Sen. Chris Coons (D-Del.), ranking member of the Senate Appropriations Subcommittee on Defense, raised issues that the Space Force is canceling a program with “robust competition and open standards” and changing it with a network that is “sole-sourced to SpaceX.”

“This is a massive and important contract,” Coons stated. “Doesn’t handing this to SpaceX make us dependent on their proprietary technology and avoid the very positive benefits of competition and open architecture?”

Later on in the hearing, Sen. John Hoeven (R-N.D.) chimed in with his own caution about the Space Force’s reliance on professionals. Hoeven’s state is home to one of the SDA’s satellite control.

“We depend on the Air Force, the Space Force, the Department of Defense, and the other services, and we can’t be dependent on private enterprise when it comes to fighting a war, right? Would you agree with that?” Hoeven asked Saltzman.

“Absolutely, we can’t be dependent on it,” Saltzman responded.

Flying Force Secretary Troy Meink stated military authorities have not decided on a procurement technique. He didn’t discuss SpaceX by name.

As we move forward, MILNET, the term, ought to not be taken as simply a system,” Meink said. “How we field that moving forward into the future is something that’s still under factor to consider, and we will take a look at the acquisition of that.”

An Air Force representative verified the requirements and architecture for MILNET are still in advancement, according to Air & & Space Forces Magazine.
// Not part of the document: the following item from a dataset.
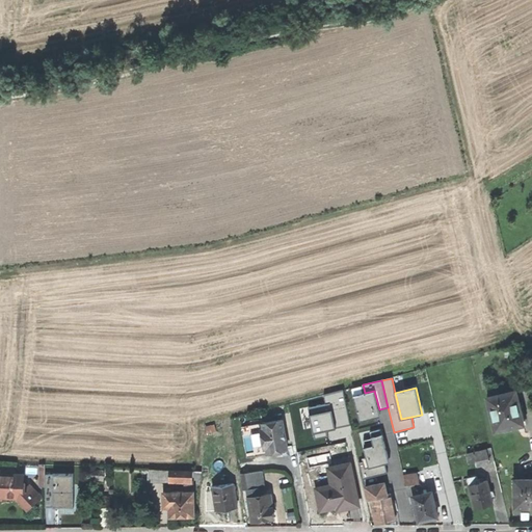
[(512,426),(524,423),(516,390),(489,397),(497,429),(512,426)]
The representative included that the department is “investigating” how to scale MILNET into a “multi-vendor satellite communication architecture that avoids vendor lock.”

This does not sound all that various than the SDA’s existing technical method for information relay, however it moves more obligation to industrial business. While there’s still a lot we do not understand, specialists with existing mega-constellations would appear to have a benefit in winning huge dollars under the Pentagon’s brand-new strategy.

There are other industrial low-Earth orbit constellations coming online, such as Amazon’s Project Kuiper broadband network, that might play a part in MILNET. If the Space Force is looking for a turnkey industrial service, Starlink and Starshield are the only alternatives readily available today, putting SpaceX in a strong position for a huge windfall.

Stephen Clark is an area press reporter at Ars Technica, covering personal area business and the world’s area companies. Stephen blogs about the nexus of innovation, science, policy, and organization on and off the world.

82 Comments

  1. Listing image for first story in Most Read: Astronomers may have found a third interstellar object

Learn more

As an Amazon Associate I earn from qualifying purchases.